Directions =>
For this exercise, transcribe all the entries exactly as given and omit the images.

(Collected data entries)
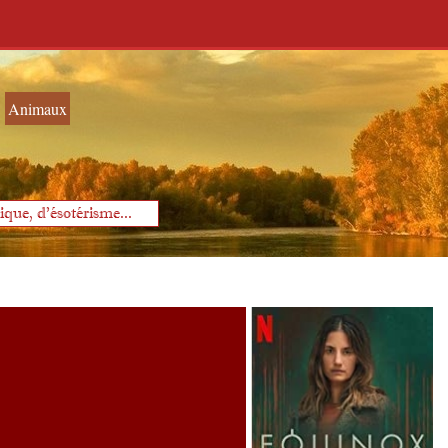
Animaux
que, d'ésotérisme...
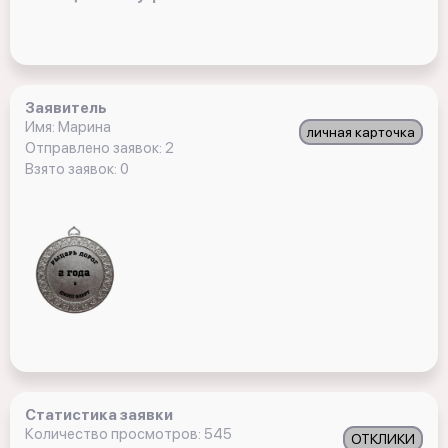
Заявитель
Имя: Марина
личная карточка
Отправлено заявок: 2
Взято заявок: 0
Статистика заявки
Количество просмотров: 545
ОТКЛИКИ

Solution for this task =>
Animaux
que, d'ésotérisme...
Заявитель
Имя: Марина
личная карточка
Отправлено заявок: 2
Взято заявок: 0
Статистика заявки
Количество просмотров: 545
ОТКЛИКИ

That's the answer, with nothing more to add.